Datadog is an Application Performance Monitoring tool (or “APM” for short) that gives visibility into Kubernetes applications by monitoring, troubleshooting, and optimizing application performance.

  • Enables users to collect and visualize front-end and back-end data in a single pane of glass.
  • Provides graphs and alerts on error rates or latencies.
  • Provides end-to-end distributed tracing ability.
  • Provides tracing of outliers for faster root cause analysis.
  • Provides automatic code analysis with actionable insights and a low overhead for code profiling.
  • Easy to install but has complex log integration

Dynatrace

Dynatrace provides APM tooling by supporting multiple languages, application architectures, cloud, on-premises or hybrid, enterprise applications, SaaS monitoring, etc.

  • Provides real-time visibility into dynamic microservices environments.
  • Automatically discovers and monitors dynamic microservice workloads running inside containers on Kubernetes.
  • Provides all relationships and dependencies across all components in the system.
  • Automatically monitors cloud-native workloads and microservices.
  • Ops teams can see how microservices are performing and how they communicate with each other and immediately detect poorly performing microservices.
  • Easy to install but has a very steep learning curve

NewRelic

New Relic is an APM tool that features Kubernetes integration and provides visibility to performance across the entire application environment.
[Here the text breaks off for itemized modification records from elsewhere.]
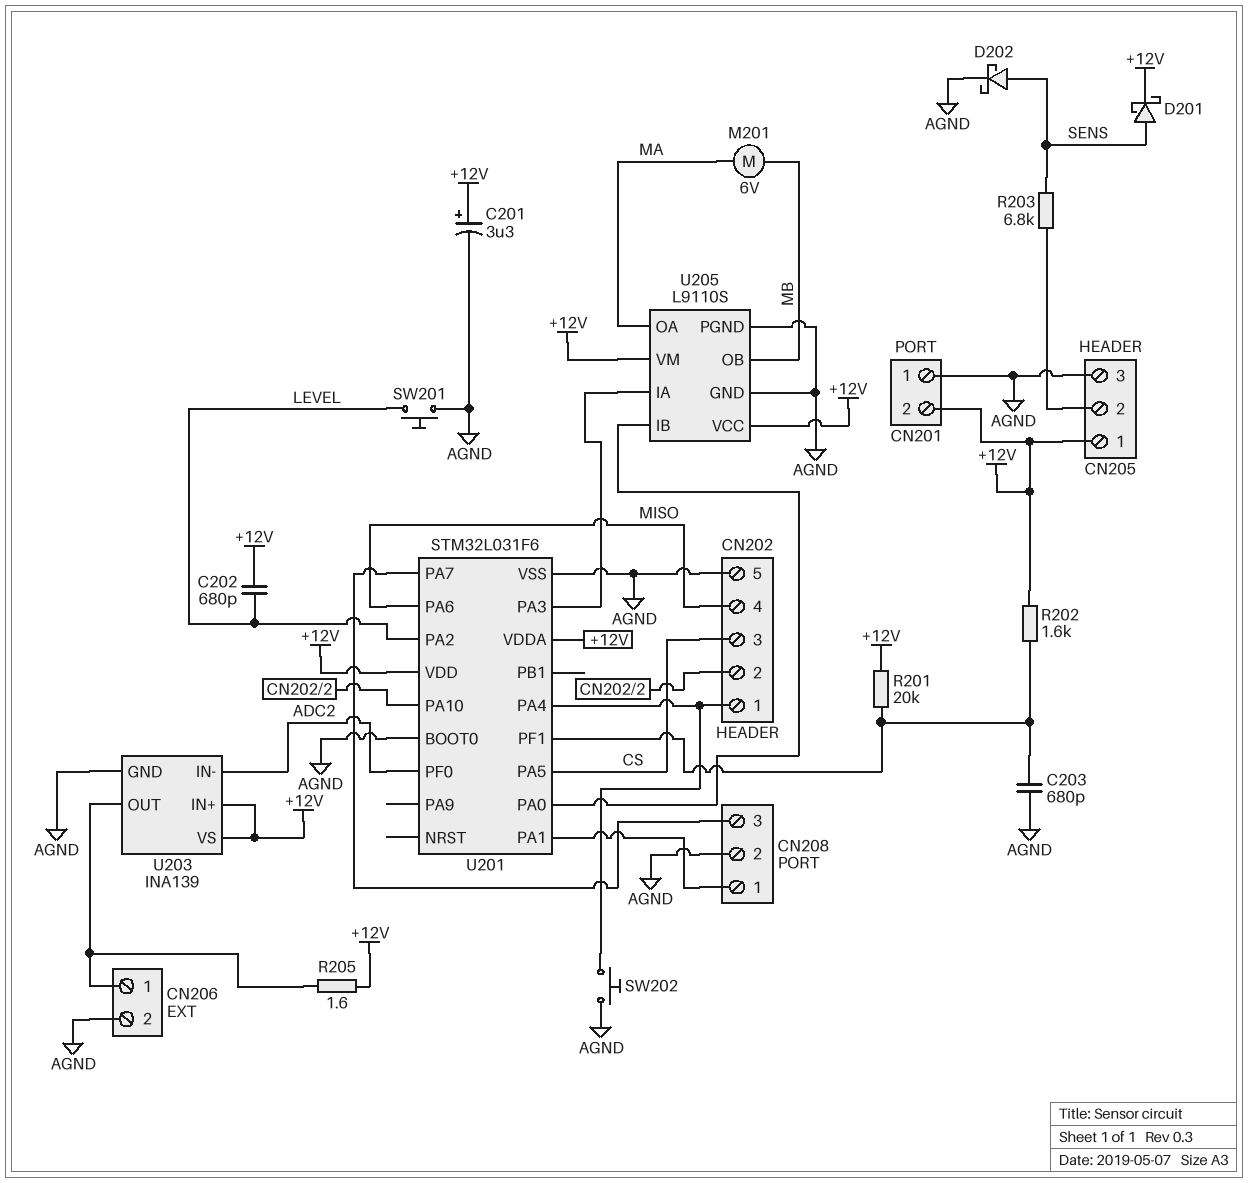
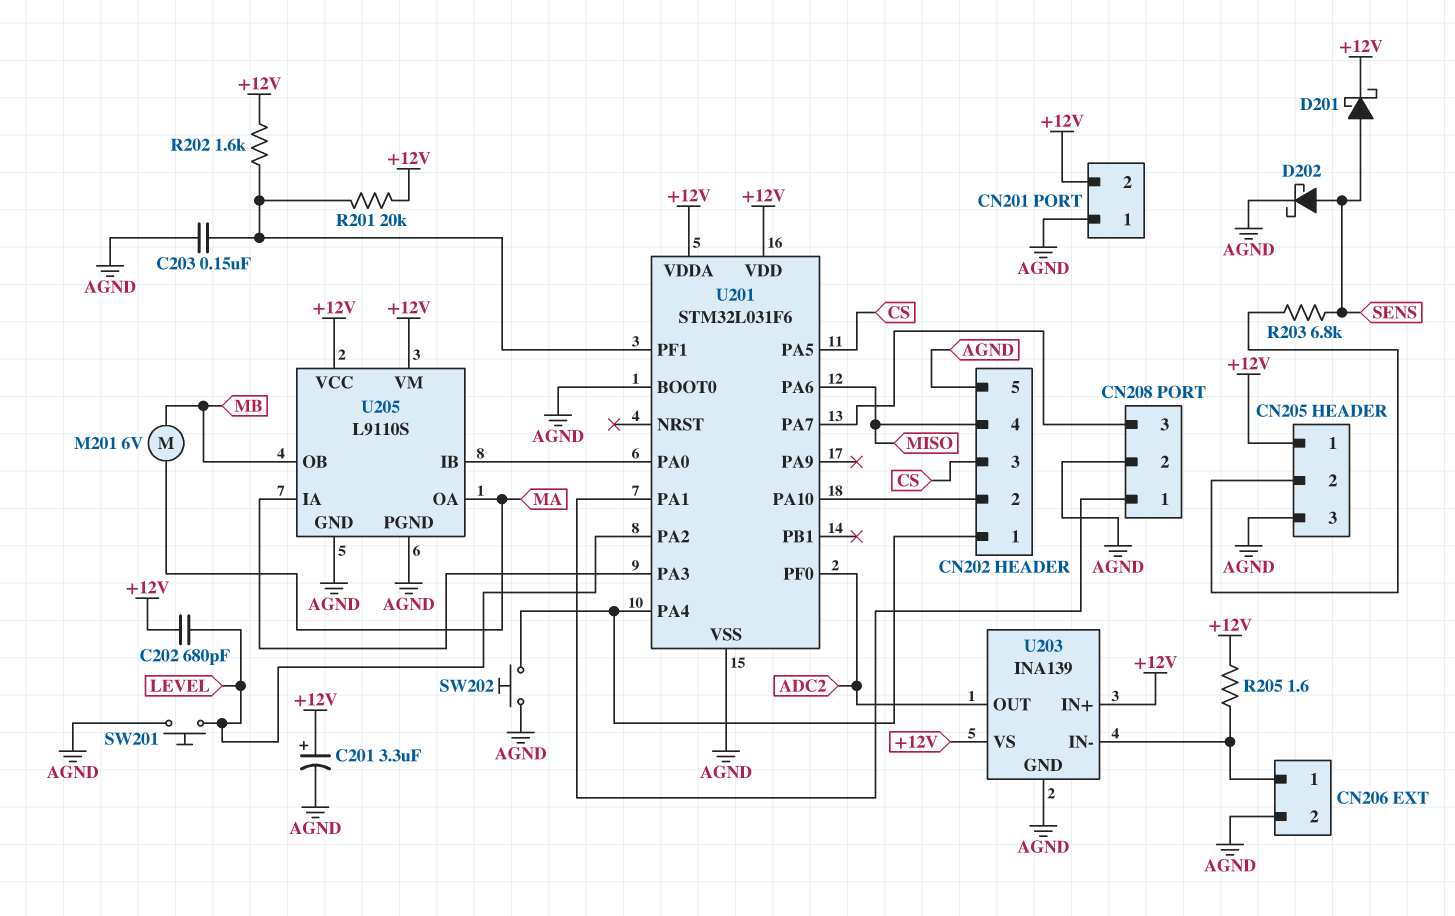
C203: 680pF (AGND, U201/PF1) -> 150nF (AGND, U201/PF1)
U203 pin IN-: ADC2 -> CN206/1
U203 pin OUT: CN206/1 -> ADC2

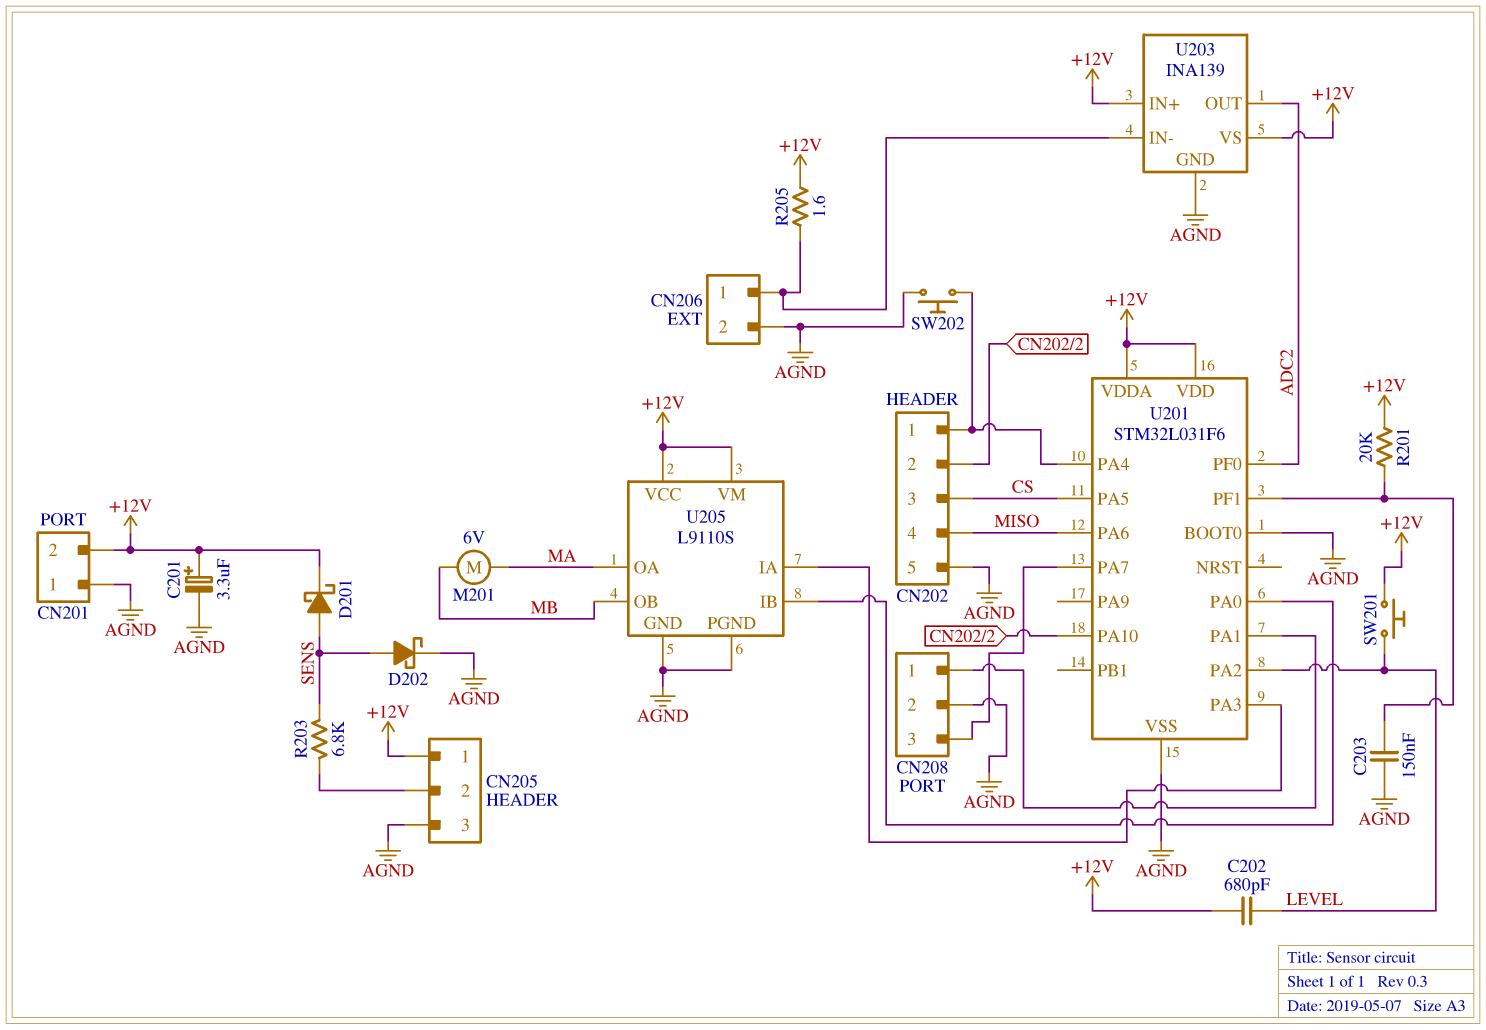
R202: 1.6k (+12V, U201/PF1) -> none
SW201: button (AGND, LEVEL) -> button (+12V, LEVEL)

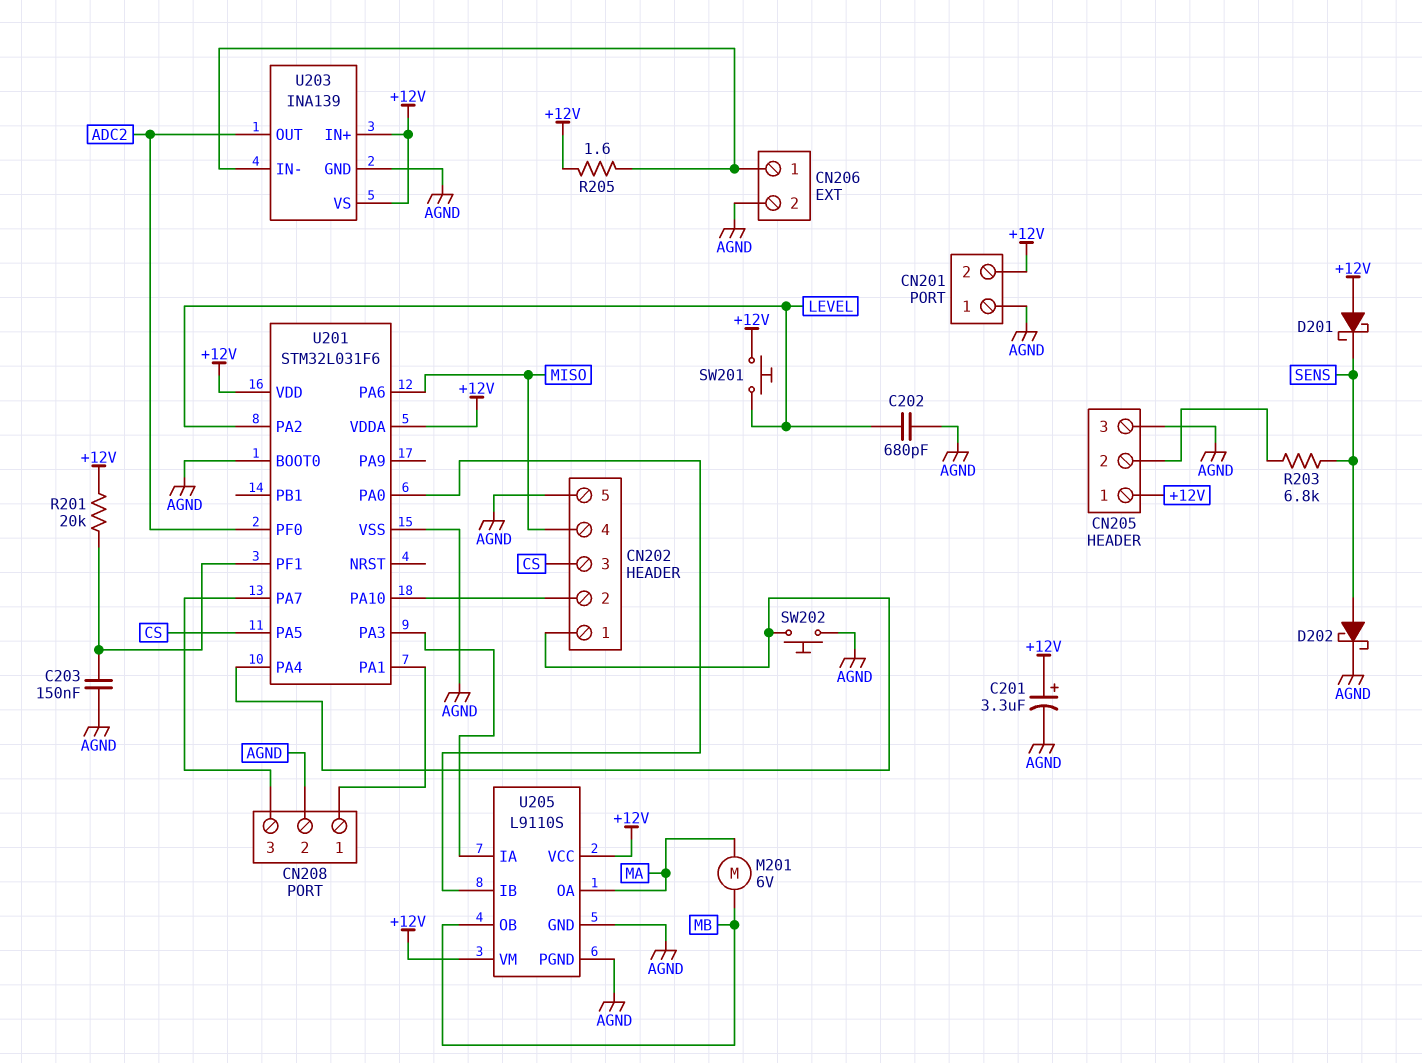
C202: 680pF (+12V, LEVEL) -> 680pF (AGND, LEVEL)
D201: schottky (A SENS, K +12V) -> schottky (A +12V, K SENS)

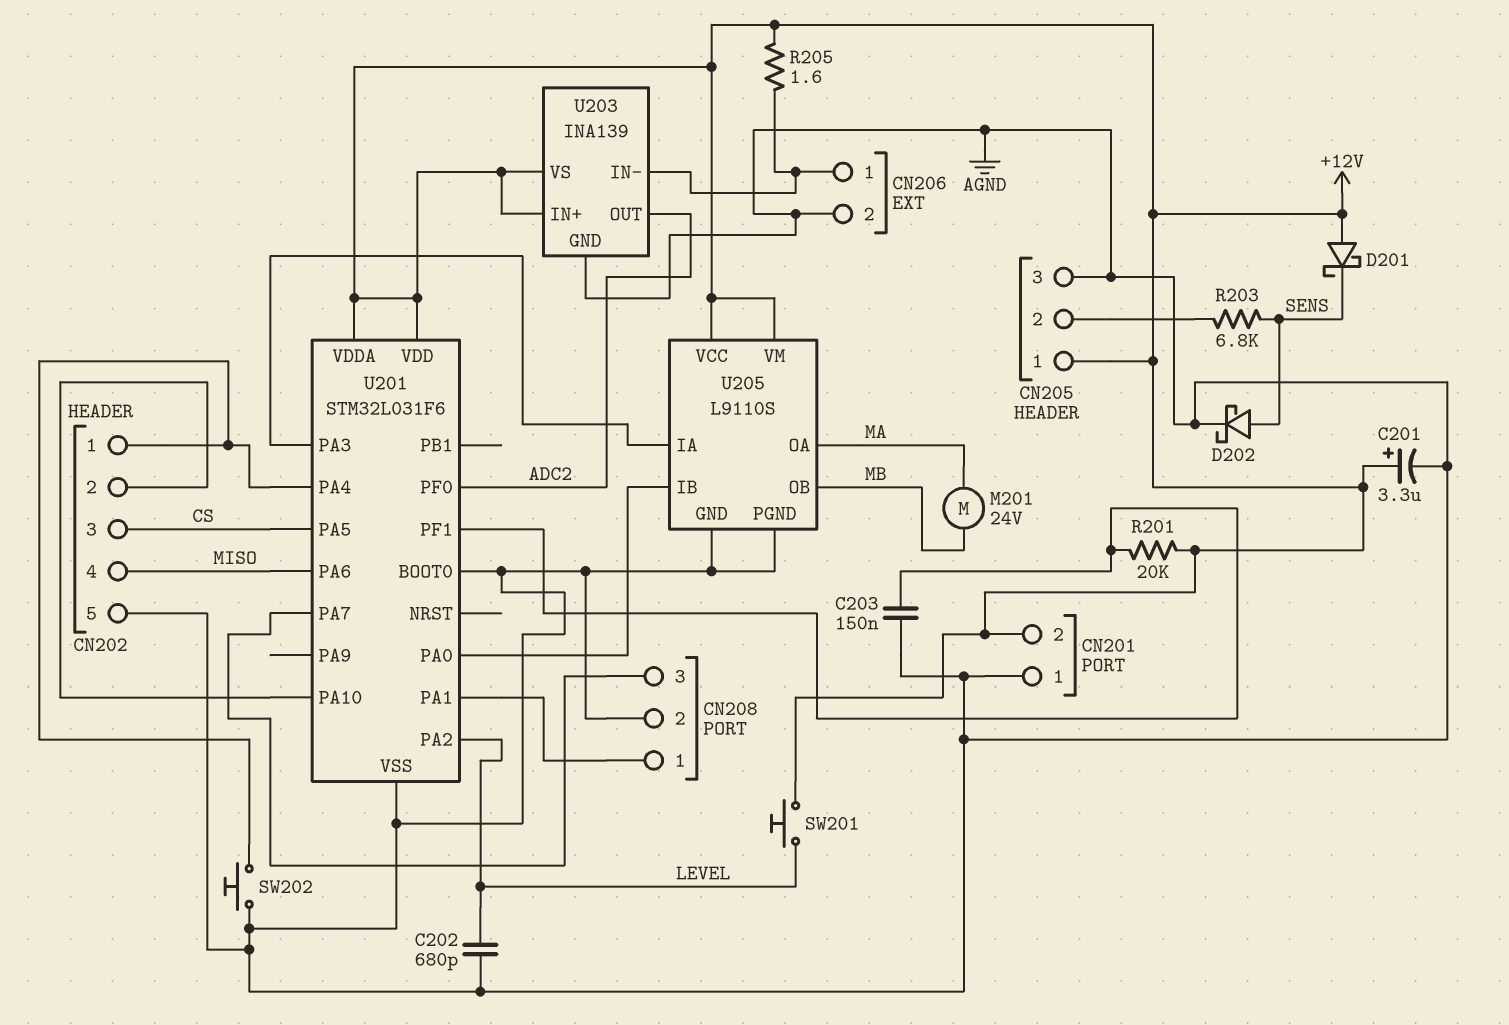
M201: motor 6V (MA, MB) -> motor 24V (MA, MB)

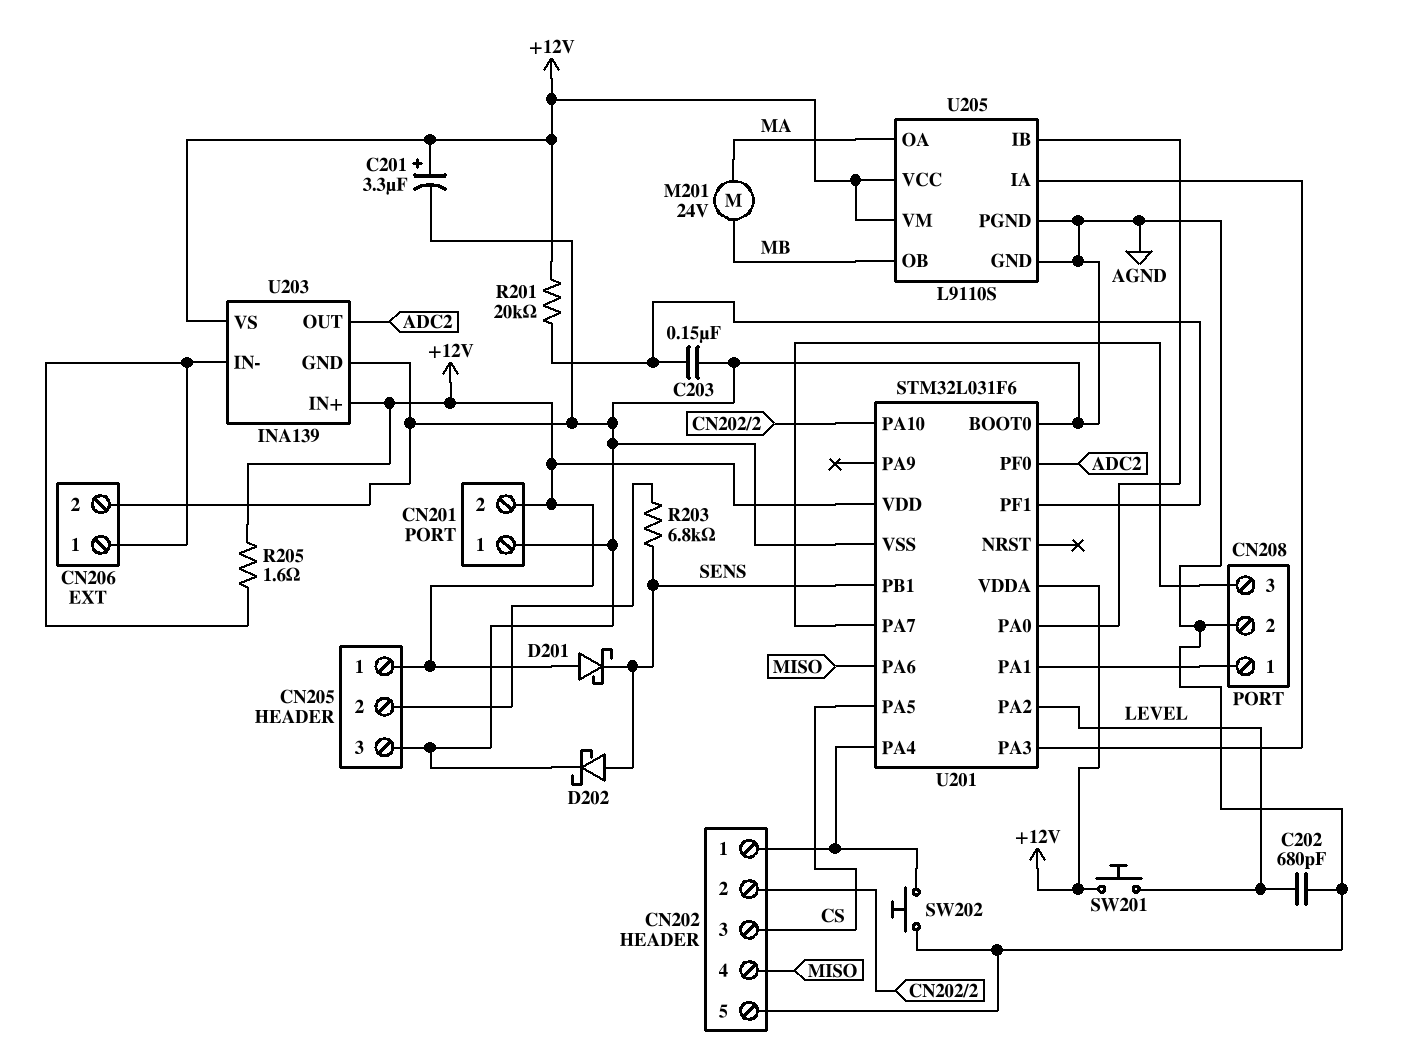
U201 pin PB1: none -> SENS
  • Automatic instrumentation for different programming languages such as GO, PHP, Node, Python, Java, Ruby, .NET, C++, and many frameworks.
  • Shows application health and performance.
  • Shows transaction time, errors, and throughput in the form of dashboards
  • Service maps show dependencies between services for Ops teams to see how everything works together.
  • Captures and analyzes all traces and visualizes the most actionable data, including performance changes during deployments.
  • Complex onboarding.

AppDynamics 

AppDynamics APM by Cisco provides a global view across the application landscape that runs on a container or Kubernetes cluster.

  • Agents are deployed throughout the environment and help discover individual business transactions, from which a complete view of application topology is created across public cloud, private cloud on-premises, and hybrid environments.
  • Agents send detailed performance and business metrics from different application components running on the Kubernetes cluster back to a central AppDynamics controller using ML, creating a dynamic baseline for each metric.
  • Transaction snapshots are captured down to the individual line of code.

Instana

Instana provides Kubernetes and container monitoring.

  • Continuously discovers and maps all services and monitors all application dependencies.
  • Traces each request, ingests metrics, and profiles all processes.
  • Provides immediate contextual information about the quality of every service and improves application performance.
  • Resolves issues faster with intelligent actions.
  • Provides real-time stream processing for collecting and analyzing telemetry data.
  • Automatically shows anomalies in the events.
  • Provides immediate and automated feedback on whether to conduct a rollback after a deployment.